There were two interesting papers, one published in 1982 the other in 1996. The discovery was, in essence, the psychology underlying consumer perception to pills. The result was that patients taking the exact same medication responded better to capsules—the larger the capsule the better—and to color—certain colors were reported to produce a more favorable response. At Metagenics, our focus is not the psychology of pill manufacture but the clinical results obtained from their use.

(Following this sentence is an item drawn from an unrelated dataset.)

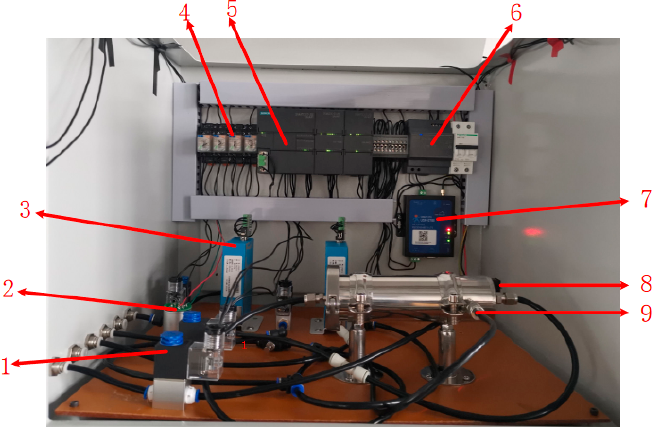
Figure 11. Physical implementation of the gas distribution system. 1. Solenoid valve; 2. CO 2 sensor; 3. mass flow controller; 4. relay; 5. PLC; 6. power switch; 7. 4G DTU; 8. power supply socket; and 9. gas mixture.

Whether tablet, capsule, chewable, NutraGems®, softgel, powder, or liquid, are all effective means of providing nutritional support to patients. Metagenics offers multiple delivery forms as well as a variety of flavors to maximize clinical efficacy and patient compliance.
About Mark Kaye
Mark A. Kaye DC, Senior Manager, Medical Information, Medical Affairs: Dr. Kaye started with Metagenics in June of 1995 and has been leading seminars, speaking internationally, writing, and supporting practitioners through programs including Innovative Practice Solutions (IPS) and FirstLine Therapy (FLT) ever since. Mark manages Metagenics Medical Information team, providing practitioner support for medical foods, functional foods, and dietary supplements in clinical practice. In addition, Mark supports Metagenics International Distributors in their clinical and product needs and is involved in compliance with U.S. and Canadian dietary supplement regulations. Dr. Kaye received his Doctor of Chiropractic degree from the Los Angeles College of Chiropractic and was in private practice in Southern California for approximately ten years prior to joining Metagenics. In addition to licensure in California, Dr. Kaye was licensed to practice chiropractic in Arizona and Maine.